Ricordiamo anche che ad oggi a Pomigliano circa 1500
operai lavorano grazie ai contratti di solidarietà, dopo essere usciti da un
periodo di cassaintegrazione durato sei anni. Altri 316 operai sono invece
stati confinati nel reparto logistico di Nola, detto reparto confino, rimasto
chiuso per sei anni durante i quali sono rimasti in cassaintegrazione, e due di
essi si sono suicidati.
Più volte la FIAT ha annunciato un piano industriale
per Pomigliano con l’implementazione di nuovi modelli, oltre a quello della
Panda che attualmente è l’unico ad essere prodotto, ma ogni volta ha rimandato
il momento in cui sarebbero dovute partire le nuove missioni produttive.
Nel frattempo la
produzione si è spostata per gran parte all’estero e in pochi altri stabilimenti
italiani, tra cui Cassino, si è dato inizio alla manovra dei trasferimenti ma
ben presto è stato chiaro che non essendo stato messo in atto da parte
dell’azienda un piano industriale vero e proprio, difficilmente sarà consentito
agli operai di far rientro a Pomigliano al termine del periodo prestabilito di
due anni.
In questo clima tesissimo, gli operai sono ben
consapevoli del fatto che se non accettano il trasferimento, difficilmente
potranno tornare a lavorare.
Ma i lavoratori dell’hinterland napoletano non ci
stanno e non sono disposti a partire, a lasciare la famiglia e la propria città,
per essere trasferiti lontano da casa.
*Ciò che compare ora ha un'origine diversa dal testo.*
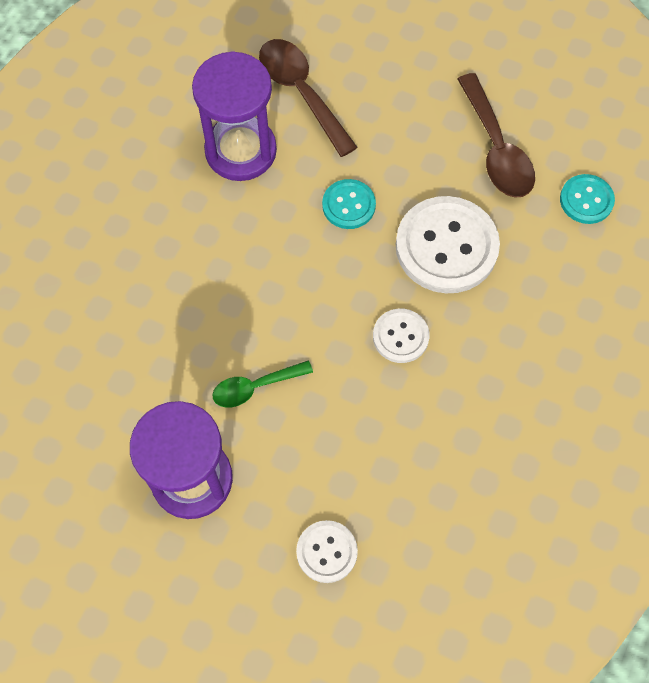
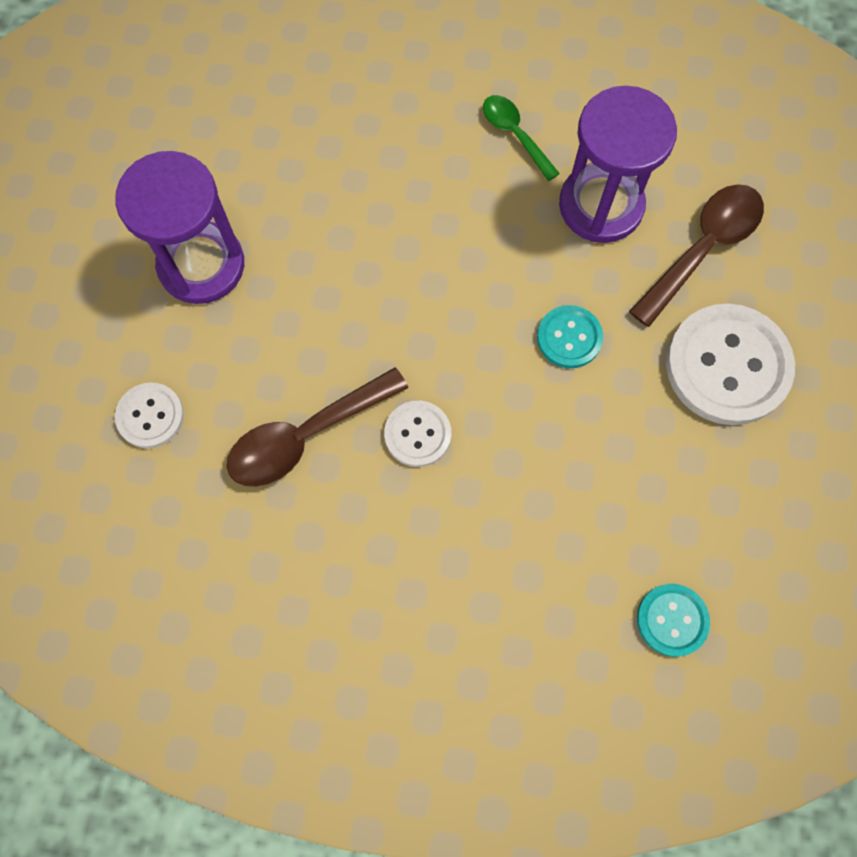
camera: 75 degrees right, 5 degrees up
(255, 387) = (317, 298): green spoon -> green spoon (514, 134)
(446, 246) = (549, 460): white button -> white button (727, 366)
(496, 149) = (707, 491): brown spoon -> brown spoon (306, 436)

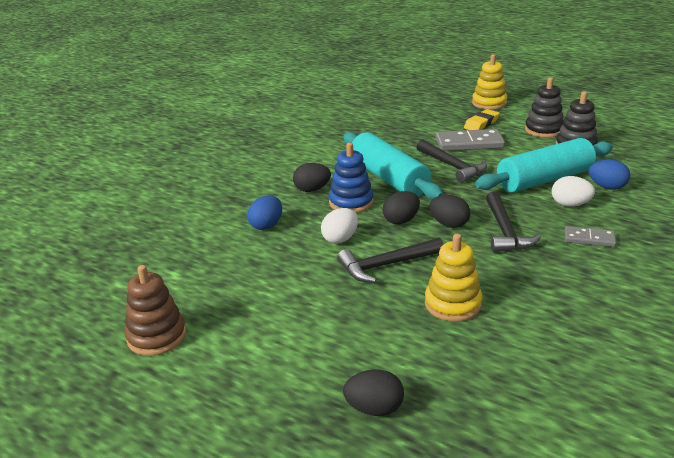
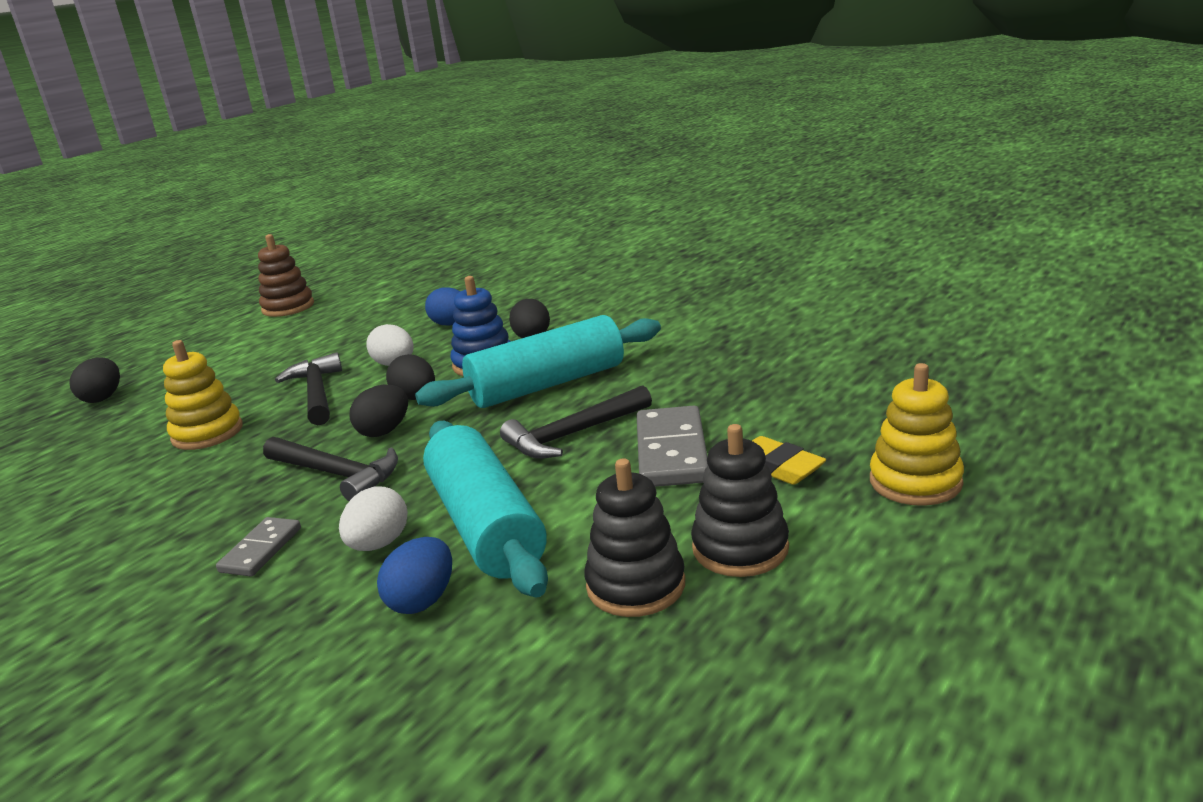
camera: 95 degrees right, 5 degrees down
(505, 231) = (336, 474): black hammer -> black hammer turned 150 degrees counterclockwise

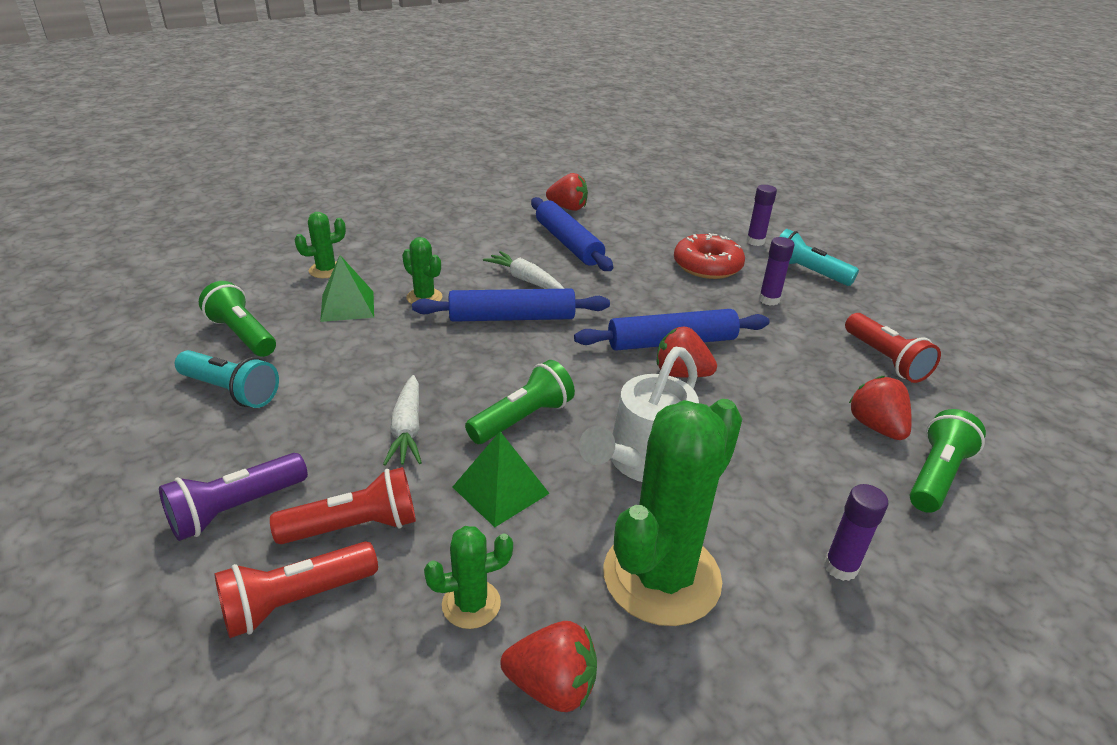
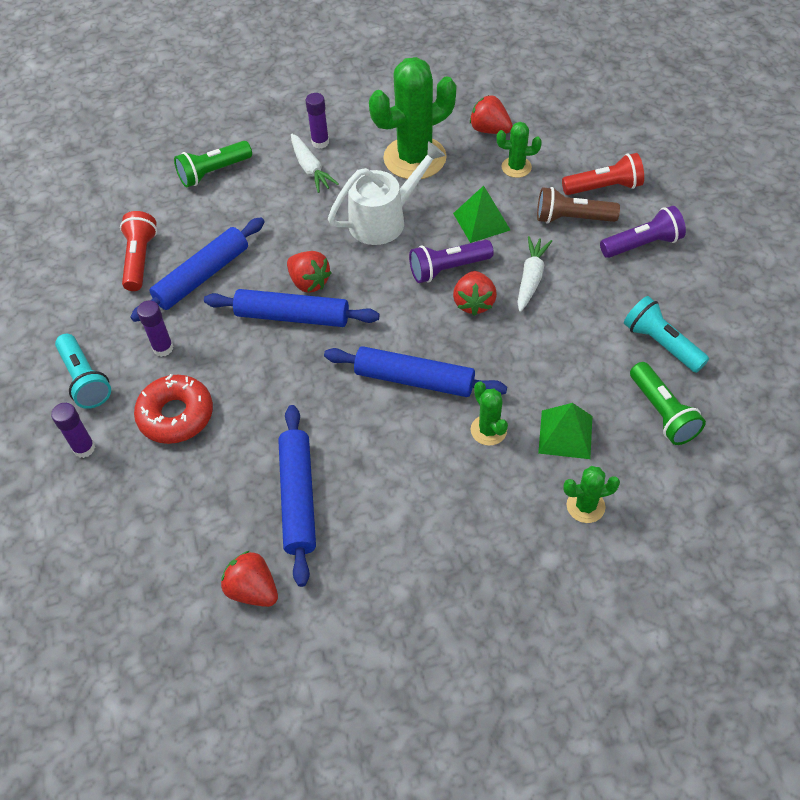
camera: 155 degrees left, 20 degrees up
(354, 526) = (572, 218): red flashlight -> brown flashlight
(522, 419) = (448, 269): green flashlight -> purple flashlight
(525, 280) = (378, 436): white carrot -> white carrot (310, 169)
(801, 357) = (202, 276): none -> blue rolling pin
(876, 427) = (213, 209): red strawberry -> red strawberry (474, 303)

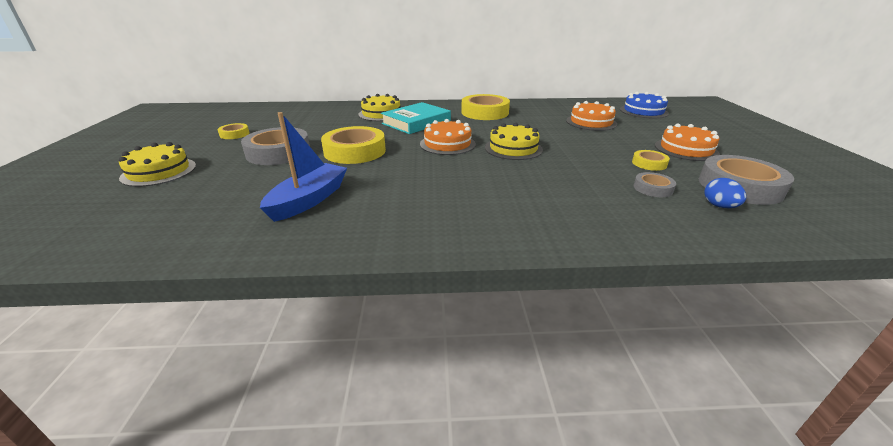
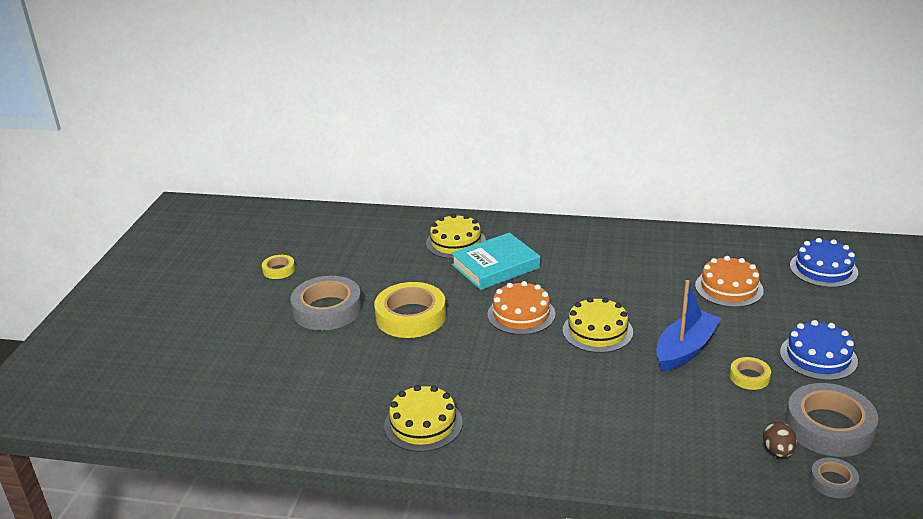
camera: 15 degrees right, 0 degrees up
(159, 171) = (209, 328): yellow cake -> yellow cake (423, 424)
(309, 200) = (355, 388): blue boat -> blue boat (685, 349)
(484, 112) = (593, 252): yellow tape -> none
(653, 188) = (723, 417): grey tape -> grey tape (833, 481)
(686, 149) = (818, 356): orange cake -> blue cake
(719, 206) = (778, 451): blue egg -> brown egg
Per questo motivo alcuni di loro,
animati dal gruppo più combattivo della fabbrica, cinque ex-licenziati, hanno
organizzato un comitato di lotta chiamato “NO
CASSINO”.
Questo comitato sta provando a contrastare il piano
dei trasferimenti e indurre l’azienda a rivedere i suoi piani. Oggi, domenica 12 febbraio, si è tenuta in
piazza Municipio a Pomigliano un’assemblea pubblica in cui sono state discusse le
forme di lotta di questa mobilitazione.